The Information Blocking Rule of the 21st Century Cures Act gives patients control over their own health information by giving them access to their health records and explicitly prohibiting “information blocking” by “actors” “likely to interfere with, prevent, or materially discourage access, exchange or use of electronic health information” (EHI) unless required by law. Actors covered by the rule are developers and offerors of health IT (Certified Health IT), a health information exchange (HIE), or a health information network (HIN) in which the entity “knows or should know” that the practice is likely to constitute information blocking. HHS is authorized to identify “reasonable and necessary activities that do not constitute information blocking” by these entities, which may include withholding data that is corrupt or inaccurate and declining to disclose EHI in a way that is prohibited under state or federal privacy laws.
New Changes under the Final Rule
The final rule imposes no new substantive prohibitions. It does, however, implement three important changes to the Information Blocking investigations and penalties. First, it authorizes OIG to investigate information blocking claims and the Secretary of HHS to impose CMPs for any information blocking. Second, it authorizes HHS to impose CMPs, assessments, and exclusions applicable to HHS grants, contracts, and other agreements. Finally, it authorizes OIG to impose CMPs not to exceed $1 million for each violation the OIG determines, following an investigation, constitutes information blocking.

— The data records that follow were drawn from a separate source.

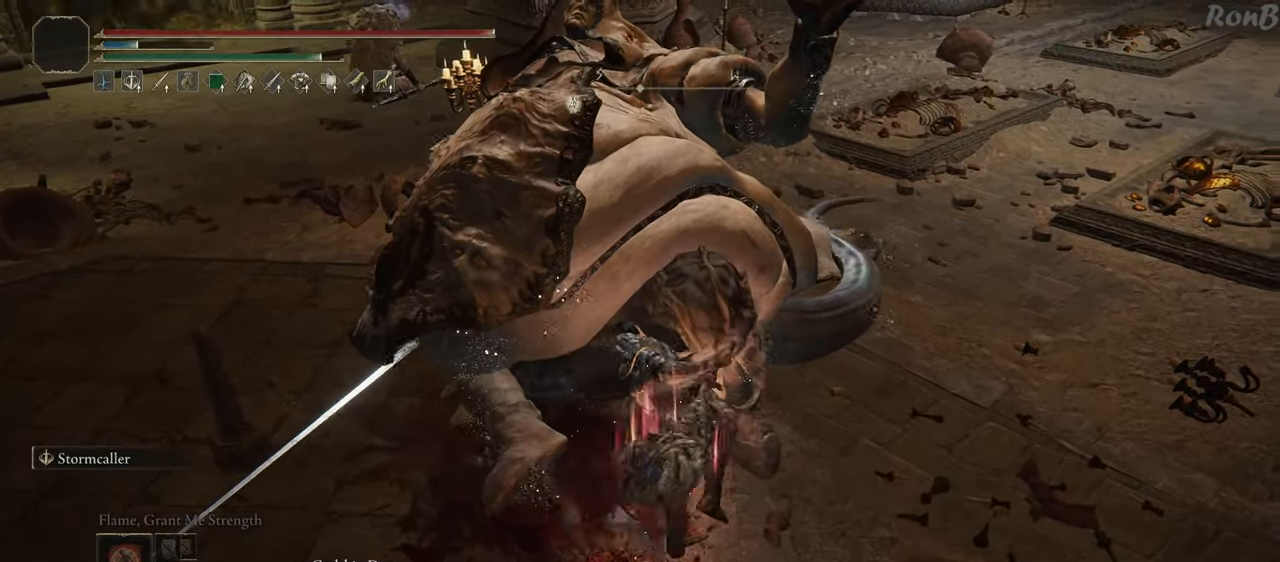
{"buttons": [], "left_stick": "up-left", "right_stick": "center", "events": [[333, "left_stick", "up-left"], [400, "CIRCLE", "up"]]}
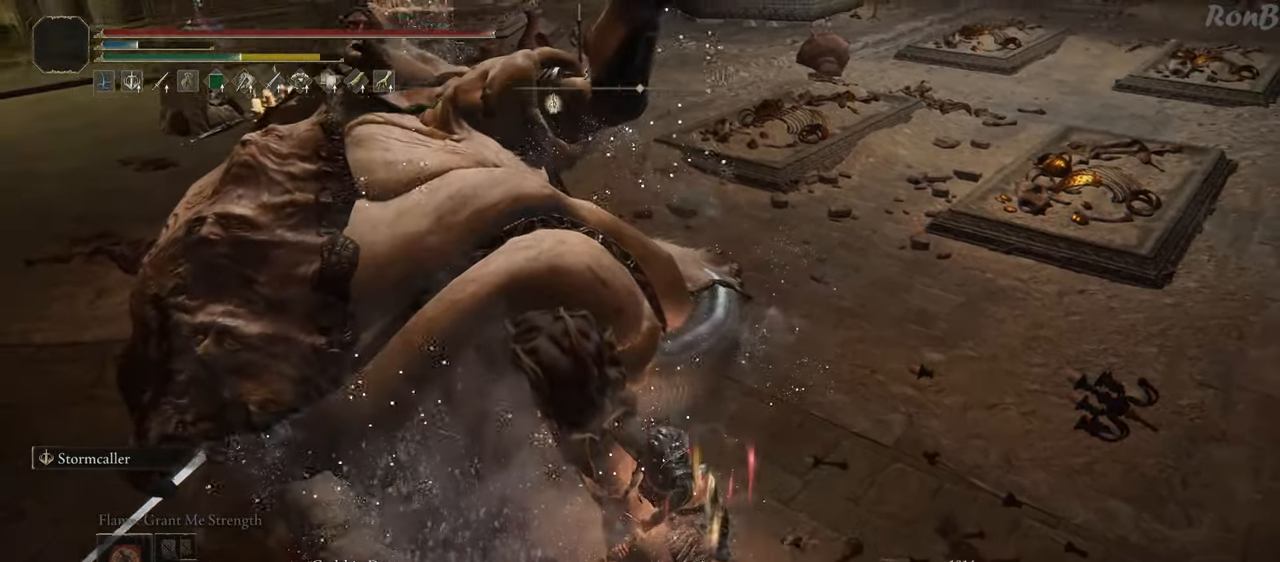
{"buttons": [], "left_stick": "up", "right_stick": "left", "events": [[50, "left_stick", "center"], [133, "right_stick", "left"], [283, "left_stick", "up-right"], [450, "left_stick", "up"]]}
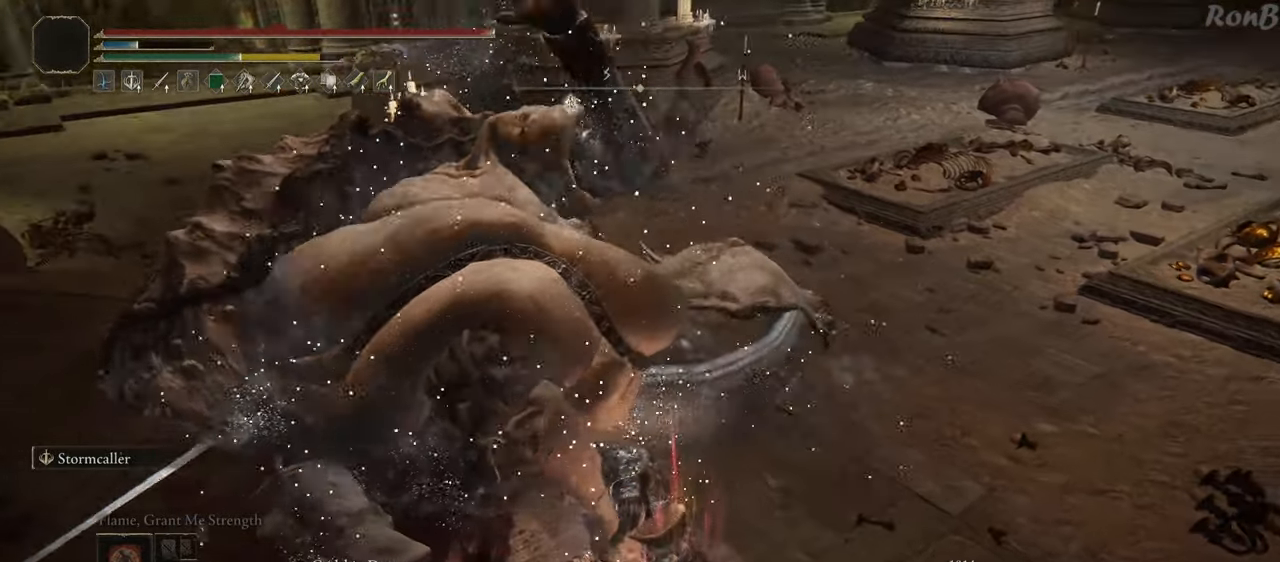
{"buttons": [], "left_stick": "up-left", "right_stick": "up-left", "events": [[50, "right_stick", "center"], [367, "left_stick", "up-left"], [450, "right_stick", "up-left"]]}
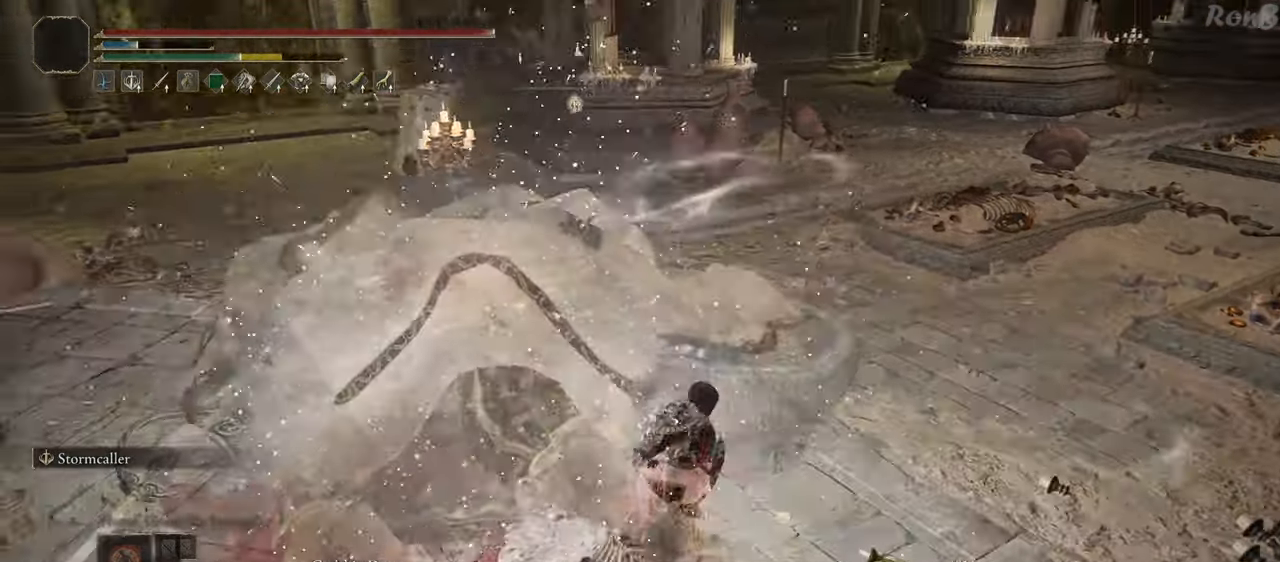
{"buttons": [], "left_stick": "up-left", "right_stick": "center", "events": [[150, "right_stick", "center"]]}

OIG further clarified its enforcement approach to follow the investigation process of (1) receipt of complaint, (2) assessment of complaint, (3) open investigation, (4) fact gathering, (5) discussion with the actor on information-blocking allegations, (6) submission of a demand letter, and (7) appeal by the actor. This insight into OIG’s approach provides guidance that was not readily available prior to the implementation of the final rule.
Who Will Be Affected?
Congress has clarified that healthcare providers are subject to information blocking oversight through “provider disincentives” and are not subject to CMPs. Thus, under the new final rule, CMPs can be assessed only against Certified Health IT, HIEs, and HINs.
What Comes Next?
Anticipating an increase in information blocking complaints, OIG will prioritize the complaints regarding practices that: (1) result, cause, or have the potential to cause patient harm; (2) significantly affect a provider’s ability to care for patients; (3) have lasted a long time; (4) cause financial loss to federal healthcare programs, or other government or private entities; or (5) were performed with actual knowledge.
Enforcement of this final rule will begin September 1, 2023.